Wir trauern um Ingvar Ambjørnsen

Ingvar Ambjørnsen © Tine Poppe
Wir trauern um Ingvar Ambjørnsen, der am frühen Abend des 19. Juli gestorben ist. Er wurde 69 Jahre alt.
»Ingvar Ambjørnsen ist in Norwegen so bekannt wie Henrik Ibsen«, schrieb einmal DER SPIEGEL, und weiter: »Für viele der gesellschaftlich Randständigen in Norwegen ist Ambjørnsen der einzige lebende Schriftsteller, von dem sie je eine Zeile gelesen haben. Denn über sie hat er geschrieben.«
Seit 1985 lebte er in Hamburg, gemeinsam mit seiner Frau, der Übersetzerin Gabriele Haefs, die auch seine Bücher ins Deutsche übertrug. Seit Jahren litt er an der Lungenkrankheit COPD, die ihn zunehmend schwächte. Erst in diesem Jahr kehrte er nach Norwegen zurück, wo er nun viel zu früh gestorben ist.
Am 31. Juli erscheint mit »Sorgen i St. Peter Ording« sein neues Buch in Norwegen, und wir sind froh, vor einigen Wochen entschieden zu haben, es im Frühjahr 2026 in unser Programm zu nehmen.
Geboren 1956 in Tønsberg, hatte Ingvar Ambjørnsen nach einer Setzerlehre als Gärtner und als Pfleger für psychisch Kranke gearbeitet und sich nebenbei rasch als einer der wichtigsten Autoren Norwegens etabliert.

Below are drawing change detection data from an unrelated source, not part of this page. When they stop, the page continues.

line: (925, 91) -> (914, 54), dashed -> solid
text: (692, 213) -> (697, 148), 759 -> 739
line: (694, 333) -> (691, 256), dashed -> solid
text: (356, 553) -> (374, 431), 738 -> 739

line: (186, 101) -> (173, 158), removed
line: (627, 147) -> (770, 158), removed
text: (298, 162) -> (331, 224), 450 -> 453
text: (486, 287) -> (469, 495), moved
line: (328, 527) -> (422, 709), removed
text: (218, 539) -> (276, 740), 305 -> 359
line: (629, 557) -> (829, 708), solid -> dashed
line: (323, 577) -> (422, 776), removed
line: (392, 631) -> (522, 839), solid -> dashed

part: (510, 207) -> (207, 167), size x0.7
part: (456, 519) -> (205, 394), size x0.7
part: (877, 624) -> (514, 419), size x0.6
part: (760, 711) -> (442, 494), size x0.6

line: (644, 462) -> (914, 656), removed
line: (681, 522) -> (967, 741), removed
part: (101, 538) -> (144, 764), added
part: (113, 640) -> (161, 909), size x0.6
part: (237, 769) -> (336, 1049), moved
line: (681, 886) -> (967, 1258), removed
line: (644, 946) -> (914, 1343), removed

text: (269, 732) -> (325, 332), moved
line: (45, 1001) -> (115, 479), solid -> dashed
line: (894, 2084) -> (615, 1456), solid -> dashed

In der Edition Nautilus war er einer der ersten Autoren: 1988 erschien Weiße Nigger (Neuausgabe 2006), 1989 Stalins Augen (Neuausgabe 2003), 1990 »San Sebastian Blues«, 1991 »Die mechanische Frau«, 1992 Der Mann im Schrank, 1993 »Das goldene Vakuum«, 1995 »Der letzte Deal« – eine ungewöhnlich rasche Publikationsfolge von Krimis und sozialkritischen Romanen.
»Es war so schön, damals bei Nautilus zu landen, mit meinen frühen Büchern«, schrieb Ingvar Ambjørnsen uns noch im letzten Dezember, »und es gab lustige Abende mit Lutz und Hanna und viel Wein. Aber dann war Schluss, weil den beiden ›Elling‹ nicht gefiel, und ich musste weiterwandern.«
Tatsächlich erschien der große Erfolg bei Piper; die Verfilmung von »Elling« war 2002 für den Oscar als bester fremdsprachiger Film nominiert. Doch der Kontakt zwischen Nautilus und Ingvar Ambjørnsen und Gabriele Haefs blieb bestehen, und als 2012 mit Den Oridongo hinauf wieder ein neuer Roman bei uns erschien, war das der Beginn einer neuen guten Zusammenarbeit: 2014 folgte Die Nacht träumt vom Tag, 2016 Aus dem Feuer und 2019 Echo eines Freundes.
»Das ist wie bei Ulf und Berit [den Hauptfiguren aus ›Oridongo‹], ich hoffe auf Ruhe und einen Ort zum Wohlfühlen, Verlagsleute, die in der Nähe sind, mit denen ich mal einen trinken gehen kann und so. Das ist wie eine neue Romanze mit einer alten Liebe, nachdem man zwischendurch eine Menge konfuse Affären gehabt hat«, so sagte er in einem Interview zum Erscheinen des neuen Buchs.
Im selben Jahr wurde Ingvar Ambjørnsen der Willy-Brandt-Preis 2012 verliehen. Dieser Preis wird jährlich an eine Person oder Institution vergeben, die durch ihre Arbeit und ihr Engagement zur Verbesserung der deutsch-norwegischen Beziehungen beigetragen hat.
2023 wurde Ambjørnsen mit dem Brageprisen ausgezeichnet, einem der bedeutendsten Literaturpreise in Norwegen.
In der nächsten Woche, am 31. Juli, erscheinen in Norwegen seine Erzählungen »Sorgen i St. Peter Ording«; und er freute sich, dass wir planen, diese zu seinem 70. Geburtstag im Mai nächsten Jahres auf Deutsch zu publizieren. Nun wird das Buch posthum bei uns erscheinen, ergänzt um einige weitere Erzählungen.
Wir sind sehr traurig und mit all unseren Gedanken bei Gabriele Haefs.